Bien que Mnangagwa ait déclaré qu’il respecterait la constitution et quitterait ses fonctions après la fin de son actuel et dernier mandat, certains responsables du parti au pouvoir font pression pour que l’octogénaire reste au pouvoir.
Plusieurs responsables, dont les anciens ministres Supa Mandiwanzira et Owen Ncube, ont réclamé dans leurs provinces respectives que Mnangagwa règne au-delà de 2028.
Cela contraste avec la résolution du parti lors de la conférence de cette année à Bulawayo, qui déclarait que Mnangagwa accomplissait son dernier mandat de président.
Le dernier rapport du Zimbabwe Peace Project (ZPP) a révélé que ceux qui s’opposent à la prolongation de son mandat de Mnangagwa ont été confrontés à des violences de la part des responsables du Zanu PF dans la province des Midlands.
« Plusieurs incidents d’intimidation comprenaient le harcèlement d’activistes politiques connus par des partisans du Zanu PF qui se concentrent sur la promotion de la campagne « ED2030 », qui vise à prolonger le règne du président Mnangagwa au-delà de 2028. Les incidents ont été signalés à Chiwundura et Kwekwe, entre autres régions. »
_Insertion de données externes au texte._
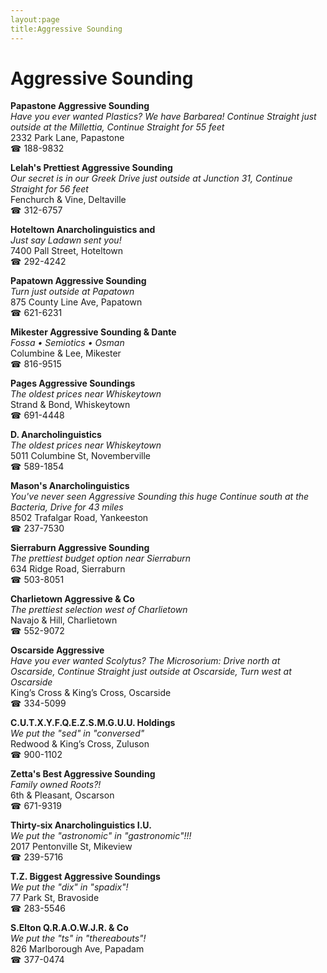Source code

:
 ```yaml
---
layout:page
title:Aggressive Sounding
---
```

# Aggressive Sounding

**Papastone Aggressive Sounding**  
_Have you ever wanted Plastics? We have Barbarea! 
Continue Straight just outside at the Millettia, Continue Straight for 55 feet_  
2332 Park Lane, Papastone  
☎ 188-9832



**Lelah's Prettiest Aggressive Sounding**  
_Our secret is in our Greek 
Drive just outside at Junction 31, Continue Straight for 56 feet_  
Fenchurch & Vine, Deltaville  
☎ 312-6757



**Hoteltown Anarcholinguistics and**  
_Just say Ladawn sent you!_  
7400 Pall Street, Hoteltown  
☎ 292-4242



**Papatown Aggressive Sounding**  
_Turn just outside at Papatown_  
875 County Line Ave, Papatown  
☎ 621-6231



**Mikester Aggressive Sounding & Dante**  
_Fossa • Semiotics • Osman_  
Columbine & Lee, Mikester  
☎ 816-9515



**Pages Aggressive Soundings**  
_The oldest prices near Whiskeytown_  
Strand & Bond, Whiskeytown  
☎ 691-4448



**D. Anarcholinguistics**  
_The oldest prices near Whiskeytown_  
5011 Columbine St, Novemberville  
☎ 589-1854



**Mason's Anarcholinguistics**  
_You've never seen Aggressive Sounding this huge 
Continue south at the Bacteria, Drive for 43 miles_  
8502 Trafalgar Road, Yankeeston  
☎ 237-7530



**Sierraburn Aggressive Sounding**  
_The prettiest budget option near Sierraburn_  
634 Ridge Road, Sierraburn  
☎ 503-8051



**Charlietown Aggressive & Co**  
_The prettiest selection west of Charlietown_  
Navajo & Hill, Charlietown  
☎ 552-9072



**Oscarside Aggressive**  
_Have you ever wanted Scolytus? 
The Microsorium: Drive north at Oscarside, Continue Straight just outside at Oscarside, Turn west at Oscarside_  
King’s Cross & King’s Cross, Oscarside  
☎ 334-5099



**C.U.T.X.Y.F.Q.E.Z.S.M.G.U.U. Holdings**  
_We put the "sed" in "conversed"_  
Redwood & King’s Cross, Zuluson  
☎ 900-1102



**Zetta's Best Aggressive Sounding**  
_Family owned Roots?!_  
6th & Pleasant, Oscarson  
☎ 671-9319



**Thirty-six Anarcholinguistics I.U.**  
_We put the "astronomic" in "gastronomic"!!!_  
2017 Pentonville St, Mikeview  
☎ 239-5716



**T.Z. Biggest Aggressive Soundings**  
_We put the "dix" in "spadix"!_  
77 Park St, Bravoside  
☎ 283-5546



**S.Elton Q.R.A.O.W.J.R. & Co**  
_We put the "ts" in "thereabouts"!_  
826 Marlborough Ave, Papadam  
☎ 377-0474



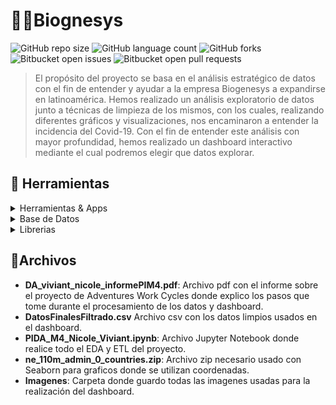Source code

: # 🚴🏽Biognesys

![GitHub repo size](https://img.shields.io/github/repo-size/nikuvi/Biogenesys?style=for-the-badge)
![GitHub language count](https://img.shields.io/github/languages/count/nikuvi/Biogenesys?style=for-the-badge)
![GitHub forks](https://img.shields.io/github/forks/nikuvi/Biogenesys?style=for-the-badge)
![Bitbucket open issues](https://img.shields.io/bitbucket/issues/nikuvi/Biogenesys?style=for-the-badge)
![Bitbucket open pull requests](https://img.shields.io/bitbucket/pr-raw/nikuvi/Biogenesys?style=for-the-badge)

> El propósito del proyecto se basa en el análisis estratégico de datos con el fin de entender y ayudar a la empresa Biogenesys a expandirse en latinoamérica. 
> Hemos realizado un análisis exploratorio de datos junto a técnicas de limpieza de los mismos, con los cuales, realizando diferentes gráficos y visualizaciones, nos encaminaron a entender la incidencia del Covid-19.
> Con el fin de entender este análisis con mayor profundidad, hemos realizado un dashboard interactivo mediante el cual podremos elegir que datos explorar.


<!-- TechStack -->
## :space_invader: Herramientas

<details>
  <summary>Herramientas & Apps</summary>
  <ul>
    <img src="https://img.shields.io/badge/power_bi-F2C811?style=for-the-badge&logo=powerbi&logoColor=black"><a href="https://app.powerbi.com/"></a>
    <img src="https://img.shields.io/badge/Microsoft_Excel-217346?style=for-the-badge&logo=microsoft-excel&logoColor=white"><a href="https://excel.cloud.microsoft/"></a>
    <img src="https://img.shields.io/badge/Python-FFD43B?style=for-the-badge&logo=python&logoColor=blue"></a>
  </ul>
</details>

<details>
<summary>Base de Datos</summary>
  <ul>
    <img src="https://img.shields.io/badge/Microsoft_SQL_Server-CC2927?style=for-the-badge&logo=microsoft-sql-server&logoColor=white"><a href="https://www.microsoft.com/es-es/sql-server/sql-server-downloads"></a>
  </ul>
</details>

<details>
<summary>Librerias</summary>
  <ul>
    <img src="https://img.shields.io/badge/Numpy-777BB4?style=for-the-badge&logo=numpy&logoColor=white"/>
    <img src="https://img.shields.io/badge/Pandas-2C2D72?style=for-the-badge&logo=pandas&logoColor=white"/>
    <a **Seaborn**>
    <a **Matplotlib**>
  </ul>
</details>

## 📁Archivos

- **DA_viviant_nicole_informePIM4.pdf**: Archivo pdf con el informe sobre el proyecto de Adventures Work Cycles donde explico los pasos que tome durante el procesamiento de los datos y dashboard.
- **DatosFinalesFiltrado.csv** Archivo csv con los datos limpios usados en el dashboard.
- **PIDA_M4_Nicole_Viviant.ipynb**: Archivo Jupyter Notebook donde realice todo el EDA y ETL del proyecto.
- **ne_110m_admin_0_countries.zip**: Archivo zip necesario usado con Seaborn para graficos donde se utilizan coordenadas.
- **Imagenes**: Carpeta donde guardo todas las imagenes usadas para la realización del dashboard.
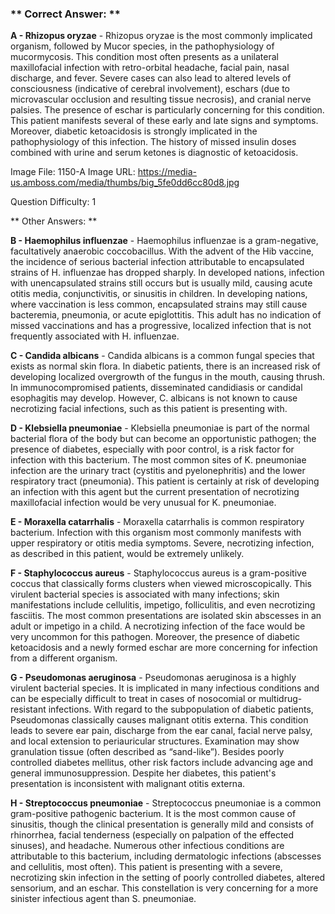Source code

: ### ** Correct Answer: **

**A - Rhizopus oryzae** - Rhizopus oryzae is the most commonly implicated organism, followed by Mucor species, in the pathophysiology of mucormycosis. This condition most often presents as a unilateral maxillofacial infection with retro-orbital headache, facial pain, nasal discharge, and fever. Severe cases can also lead to altered levels of consciousness (indicative of cerebral involvement), eschars (due to microvascular occlusion and resulting tissue necrosis), and cranial nerve palsies. The presence of eschar is particularly concerning for this condition. This patient manifests several of these early and late signs and symptoms. Moreover, diabetic ketoacidosis is strongly implicated in the pathophysiology of this infection. The history of missed insulin doses combined with urine and serum ketones is diagnostic of ketoacidosis.

Image File: 1150-A
Image URL: https://media-us.amboss.com/media/thumbs/big_5fe0dd6cc80d8.jpg

Question Difficulty: 1

** Other Answers: **

**B - Haemophilus influenzae** - Haemophilus influenzae is a gram-negative, facultatively anaerobic coccobacillus. With the advent of the Hib vaccine, the incidence of serious bacterial infection attributable to encapsulated strains of H. influenzae has dropped sharply. In developed nations, infection with unencapsulated strains still occurs but is usually mild, causing acute otitis media, conjunctivitis, or sinusitis in children. In developing nations, where vaccination is less common, encapsulated strains may still cause bacteremia, pneumonia, or acute epiglottitis. This adult has no indication of missed vaccinations and has a progressive, localized infection that is not frequently associated with H. influenzae.

**C - Candida albicans** - Candida albicans is a common fungal species that exists as normal skin flora. In diabetic patients, there is an increased risk of developing localized overgrowth of the fungus in the mouth, causing thrush. In immunocompromised patients, disseminated candidiasis or candidal esophagitis may develop. However, C. albicans is not known to cause necrotizing facial infections, such as this patient is presenting with.

**D - Klebsiella pneumoniae** - Klebsiella pneumoniae is part of the normal bacterial flora of the body but can become an opportunistic pathogen; the presence of diabetes, especially with poor control, is a risk factor for infection with this bacterium. The most common sites of K. pneumoniae infection are the urinary tract (cystitis and pyelonephritis) and the lower respiratory tract (pneumonia). This patient is certainly at risk of developing an infection with this agent but the current presentation of necrotizing maxillofacial infection would be very unusual for K. pneumoniae.

**E - Moraxella catarrhalis** - Moraxella catarrhalis is common respiratory bacterium. Infection with this organism most commonly manifests with upper respiratory or otitis media symptoms. Severe, necrotizing infection, as described in this patient, would be extremely unlikely.

**F - Staphylococcus aureus** - Staphylococcus aureus is a gram-positive coccus that classically forms clusters when viewed microscopically. This virulent bacterial species is associated with many infections; skin manifestations include cellulitis, impetigo, folliculitis, and even necrotizing fasciitis. The most common presentations are isolated skin abscesses in an adult or impetigo in a child. A necrotizing infection of the face would be very uncommon for this pathogen. Moreover, the presence of diabetic ketoacidosis and a newly formed eschar are more concerning for infection from a different organism.

**G - Pseudomonas aeruginosa** - Pseudomonas aeruginosa is a highly virulent bacterial species. It is implicated in many infectious conditions and can be especially difficult to treat in cases of nosocomial or multidrug-resistant infections. With regard to the subpopulation of diabetic patients, Pseudomonas classically causes malignant otitis externa. This condition leads to severe ear pain, discharge from the ear canal, facial nerve palsy, and local extension to periauricular structures. Examination may show granulation tissue (often described as “sand-like”). Besides poorly controlled diabetes mellitus, other risk factors include advancing age and general immunosuppression. Despite her diabetes, this patient's presentation is inconsistent with malignant otitis externa.

**H - Streptococcus pneumoniae** - Streptococcus pneumoniae is a common gram-positive pathogenic bacterium. It is the most common cause of sinusitis, though the clinical presentation is generally mild and consists of rhinorrhea, facial tenderness (especially on palpation of the effected sinuses), and headache. Numerous other infectious conditions are attributable to this bacterium, including dermatologic infections (abscesses and cellulitis, most often). This patient is presenting with a severe, necrotizing skin infection in the setting of poorly controlled diabetes, altered sensorium, and an eschar. This constellation is very concerning for a more sinister infectious agent than S. pneumoniae.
« À Chiwundura, les militants du Zanu PF Calvin Mhondiwa, Forbes Choto et Adam Dhliwayo ont menacé une victime de sexe masculin appartenant à un groupe soutenant l’ancien dirigeant du CCC, Nelson Chamisa. Ils l’auraient harcelé pour avoir fait campagne contre le mouvement en cours « Mnangagwa au-delà de 2028 », promettant de traiter la victime avec violence et d’étendre ce traitement à toute personne opposée à la campagne », indique le rapport.
Le Zanu PF doit modifier les articles 91(2) et 382(7) de la constitution pour permettre à Mnangagwa de prolonger son mandat.
Le ZPP a appelé la police à donner suite aux allégations portées contre les responsables du Zanu PF.
« Le ZRP devrait prendre des mesures concrètes pour prévenir et enquêter sur les incidents de violence, en particulier ceux liés à la campagne ED2030. La police doit également veiller à ce que les auteurs soient tenus responsables et à ce que les victimes bénéficient d’une protection adéquate », a déclaré le ZPP.